What you need to do:
a) List the categories into which the market commentary classifies the week's potential stock selections.
b) Reproduce the passage of the market commentary between "Unlike parents who" and "should be reflecting.", inclusive.

Page extract:
With the release of the FOMC minutes this week and with a clear shift to a more hawkish tone regarding an interest rate increase, investors finally left their tantrum behavior behind.

That is meant as giving credit to investors.

Until the FOMC finally follows through with some clear action to complement their more clear words, there’s no reason for accolades.

Besides, clarity and consistency should be the minimally accepted behaviors from the more mature and rational FOMC, after all, how could you ever expect any kind of rational behavior down below, if those above are unable to get on the same page?

That stock market’s earlier tantrum like behavior was manifested by multiple instances of indiscriminate selling whenever the very thought of low interest rates being taken away from them presented itself.

The FOMC didn’t help things by airing individual member conflicts in opinion and sending conflicting messages. It’s easy to look at investors as an irrational bunch that is very often guided by emotion over analysis and is prone to outbursts, but as a parent, the FOMC did little to create an environment to limit that kind of behavior.

Unlike parents who do have some mandates, guiding the behavior of the stock market isn’t one of the Federal Reserve’s mandates, although as long as they’re having admitted to watching economic events in China and allowing them to become part of their decision tree, you would think that they would also watch over some fairly important events here, as investors can’t necessarily be counted upon to control their own infantile behavior.

Unfortunately, the market hasn’t really shown what it wants, as it has gone back and forth between being disappointed about the prospects of a rise in interest rates to greeting those prospects as the good news it should be reflecting.

Sometimes parents can’t quite figure their child out, but dispensing with consistent and unified messages can only create more confusion for all.

Hopefully the market will get over its penchant for tantrums and irrational behavior, including the exuberance that Alan Greenspan once warned about, and the FOMC will be more mindful of the power it holds in creating adult like behavior in others

As usual, the week’s potential stock selections are classified as being in the Traditional, Double Dip Dividend, Momentum or “PEE” categories.

Over the past year there have been may false starts by the bond market in expectation of rising interest rates.

Theoretically, rising interest rates on bonds begins to make them more competitive of an alternative to stocks, but with those expectations for increasing rates, companies that stand to benefit from an interest rate environment are also expected to benefit from that kind of an environment.

MetLife (MET) and Morgan Stanley (MS) are two companies that I’m considering in the coming week, even as there has been somewhat of a breakdown in the association between rising interest rates and their share prices over the past month.

I’ve now owned shares of Morgan Stanley 4 times over the past 5 weeks, after having had shares assigned again this past week. It has tracked the 10 Year Treasury Note’s performance better than has MetLife over the past month, but it has dragged in its magnitude of change during that time.

Following a precipitous earnings related decline last month shares have been working their way higher, but I would consider buying shares again on any kind of weakness that may bring it closer to $33.50, although I may still be interested in shares if they remain flat as the coming week begins. Even with a trading shortened week, due to the Thanksgiving holiday, the call option premiums are reflecting some greater volatility in these shares and perhaps expectations for shares to continue tracking the 10 Year Treasury note higher.

Collected data entries:

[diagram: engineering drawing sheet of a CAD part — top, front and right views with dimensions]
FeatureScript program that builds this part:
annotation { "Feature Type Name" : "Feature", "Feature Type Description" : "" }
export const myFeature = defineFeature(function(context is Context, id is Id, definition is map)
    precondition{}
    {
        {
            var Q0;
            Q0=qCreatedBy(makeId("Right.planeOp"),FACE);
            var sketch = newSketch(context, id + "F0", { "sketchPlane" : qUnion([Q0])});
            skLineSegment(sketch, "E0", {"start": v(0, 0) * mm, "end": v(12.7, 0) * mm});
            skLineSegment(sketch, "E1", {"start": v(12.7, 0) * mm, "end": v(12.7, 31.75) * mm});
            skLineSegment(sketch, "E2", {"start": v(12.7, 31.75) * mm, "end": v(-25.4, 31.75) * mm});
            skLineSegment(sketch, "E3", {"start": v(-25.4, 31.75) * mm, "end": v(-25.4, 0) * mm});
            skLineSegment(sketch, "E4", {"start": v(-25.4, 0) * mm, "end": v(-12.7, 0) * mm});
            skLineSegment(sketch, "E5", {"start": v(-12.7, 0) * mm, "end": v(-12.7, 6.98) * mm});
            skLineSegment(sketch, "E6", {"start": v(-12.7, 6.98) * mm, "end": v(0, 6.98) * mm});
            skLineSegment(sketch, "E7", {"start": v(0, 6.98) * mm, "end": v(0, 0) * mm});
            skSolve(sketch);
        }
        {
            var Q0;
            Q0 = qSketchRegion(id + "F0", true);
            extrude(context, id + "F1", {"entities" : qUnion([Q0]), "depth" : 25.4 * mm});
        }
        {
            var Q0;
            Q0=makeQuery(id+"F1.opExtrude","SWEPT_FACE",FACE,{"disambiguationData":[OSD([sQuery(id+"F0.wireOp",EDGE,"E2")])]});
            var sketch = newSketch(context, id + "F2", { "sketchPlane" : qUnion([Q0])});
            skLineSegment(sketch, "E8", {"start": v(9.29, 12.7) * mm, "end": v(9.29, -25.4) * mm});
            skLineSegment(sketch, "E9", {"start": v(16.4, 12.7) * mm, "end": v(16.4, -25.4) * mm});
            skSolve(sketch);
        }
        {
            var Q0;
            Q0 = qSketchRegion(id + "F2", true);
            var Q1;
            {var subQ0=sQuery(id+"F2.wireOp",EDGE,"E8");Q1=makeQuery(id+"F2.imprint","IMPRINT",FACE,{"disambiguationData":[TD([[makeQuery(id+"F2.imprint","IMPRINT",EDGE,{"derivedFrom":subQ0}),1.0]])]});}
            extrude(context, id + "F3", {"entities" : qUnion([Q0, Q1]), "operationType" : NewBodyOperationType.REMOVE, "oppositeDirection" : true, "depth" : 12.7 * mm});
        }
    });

Replies:
a) Traditional, Double Dip Dividend, Momentum, "PEE"

b)
Unlike parents who do have some mandates, guiding the behavior of the stock market isn’t one of the Federal Reserve’s mandates, although as long as they’re having admitted to watching economic events in China and allowing them to become part of their decision tree, you would think that they would also watch over some fairly important events here, as investors can’t necessarily be counted upon to control their own infantile behavior.

Unfortunately, the market hasn’t really shown what it wants, as it has gone back and forth between being disappointed about the prospects of a rise in interest rates to greeting those prospects as the good news it should be reflecting.